Dividing the interval in subintervals of equal length

Question

I am asked to describe the operation of the processure BUCKET SORT at the array $$A=\langle 0.75, 0.13, 0.16, 0.64, 0.39, 0.20, 0.89, 0.53, 0.71, 0.42, 0.19 \rangle $$

dividing the interval $[0, 1)$ in $10$ subintervals of equal length.

In my book I found the following algorithm:

BUCKETSORT(A) 
 n ← length[A] 
 for i ← 1 to n 
     insert A[i] in the chain B[⌊nA[i]⌋] 
 for i ← o to n-1 
     sort the chain B[i] with insertion sort 
 concatenation of the chains B[0], B[1], ... , B[n-1] 

So, in this case $n=11$, right??

How can we use the fact that we have to divide the interval in $10$ subintervals of equal length??

Answer 1

Your ten subintervals are of the form $[(k-1)/10,k/10)$ where $k = 1, 2, \ldots, 10$. It sounds like the question is asking you to determine which points go into which buckets, and then perhaps the overall complexity of the algorithm for this data assuming that you are using insertion sort on each bucket.

Answer 2

This line of the book's algorithm,

 n ← length[A]

is used in two ways, of which one is not essential to a bucket sort algorithm. It is used in for i ← 1 to n, which determines which elements A[i] are sorted—for this purpose, the number must be length[A]—but it is also used in the expression B[⌊nA[i]⌋], which says that there are n buckets.

The discussion becomes a bit easier if we rewrite the first loop, for i ← 1 to n, as for i ← 1 to length[A], while still using n everywhere else. Then n is just the number of buckets.

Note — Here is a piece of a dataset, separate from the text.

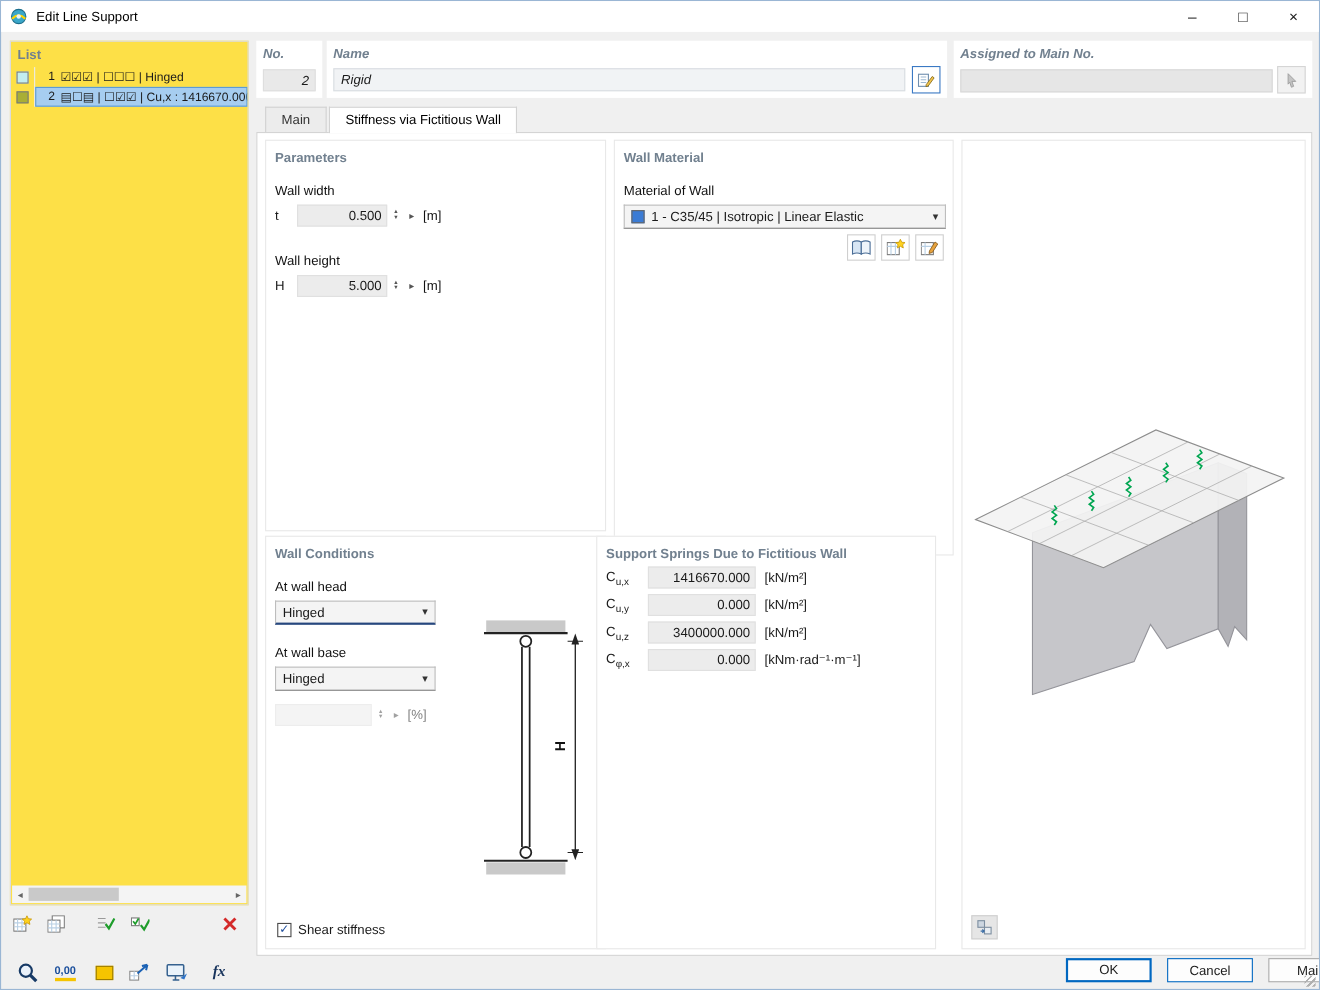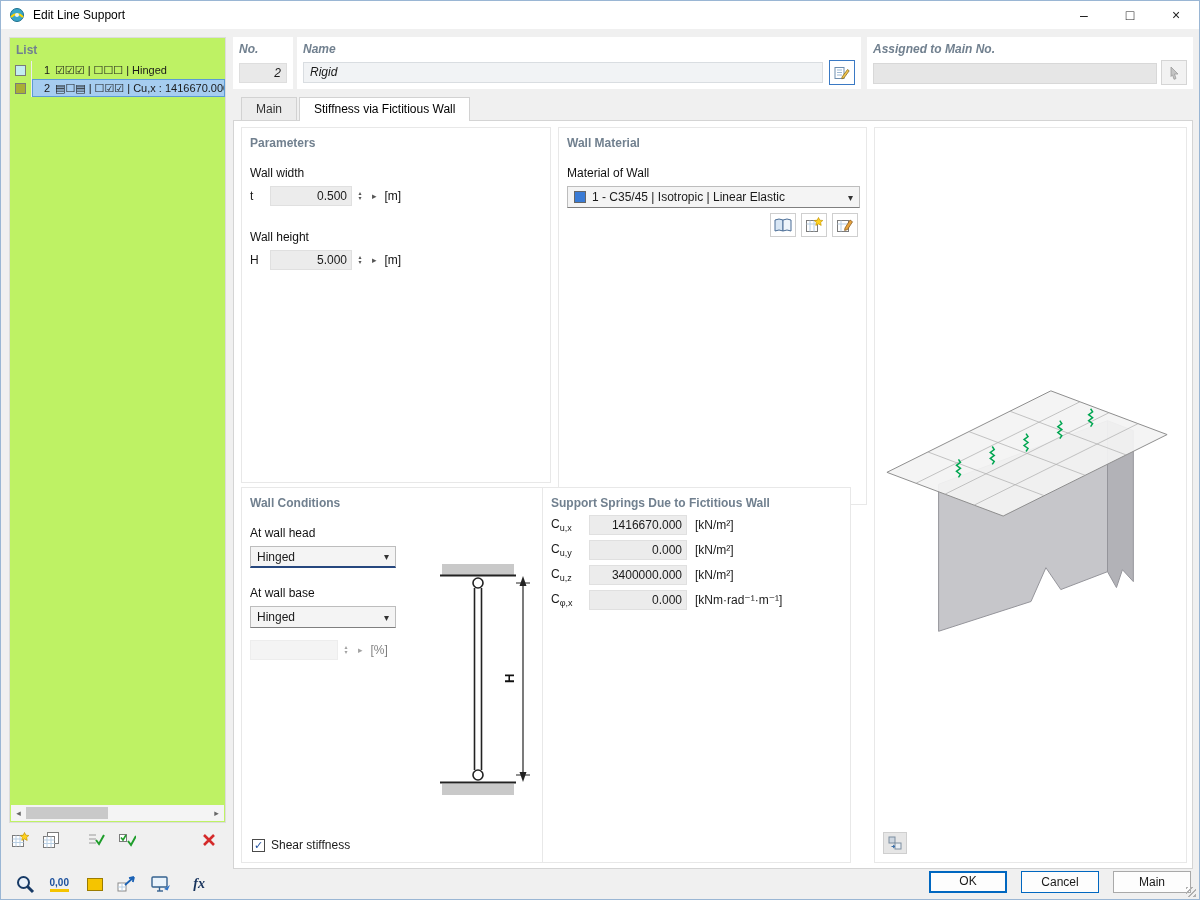"List" .list-panel { background: #bef264 -> #fde047 }
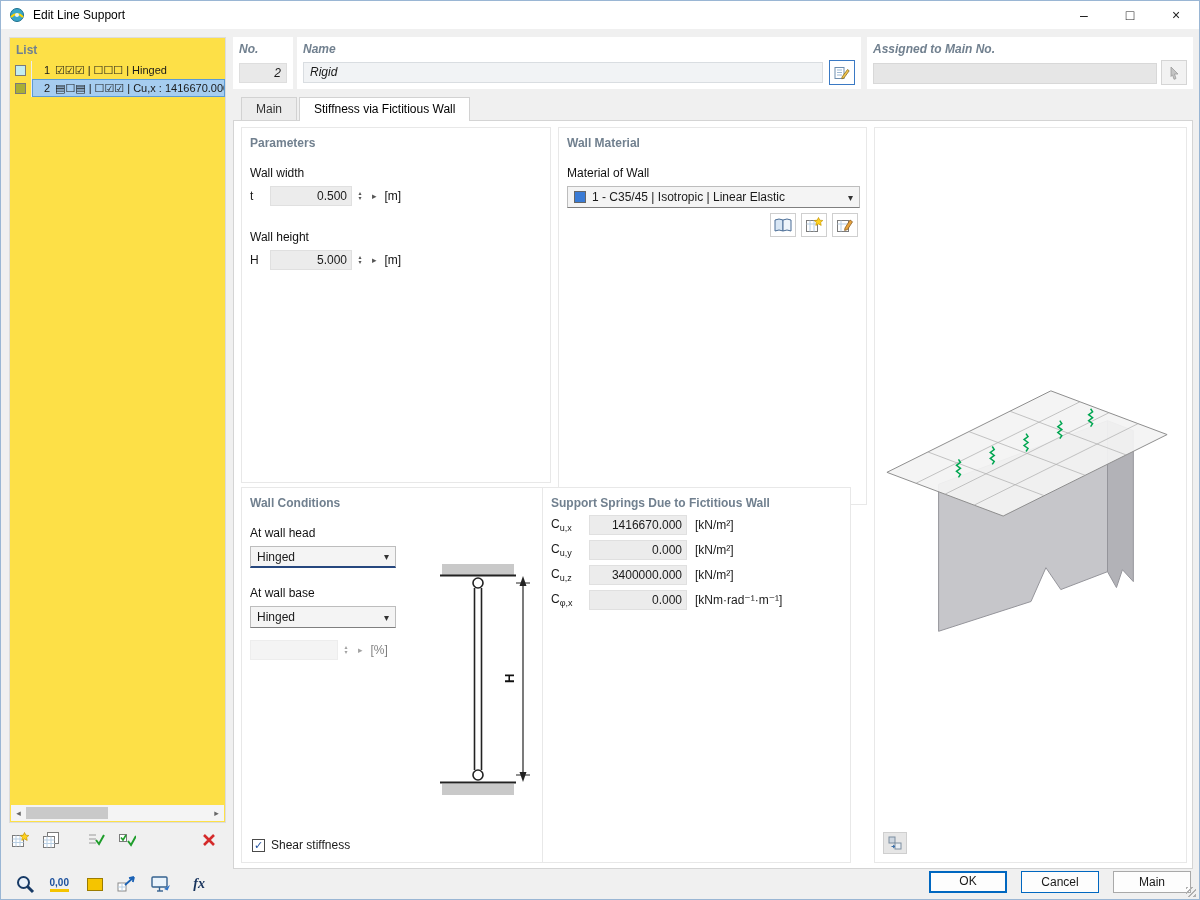"OK" .btn { margin-left: none -> 40px }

"Bucket sort" merely means you choose some number of buckets, which may or may not be a function of the size of the input. Using n for the number of buckets only, you could have n ← length[A] or n ← length[A]/2 or n ← sqrt(length[A]) or even n ← 5.

The choice n ← length[A] satisfies the property that the mean number of elements in each bucket will be $1$. I'm not convinced that that's a particularly good choice in general. In this particular exercise, however, it seems that you are directed to set $n=10$, which means you don't have to decide what the best value of $n$ would be.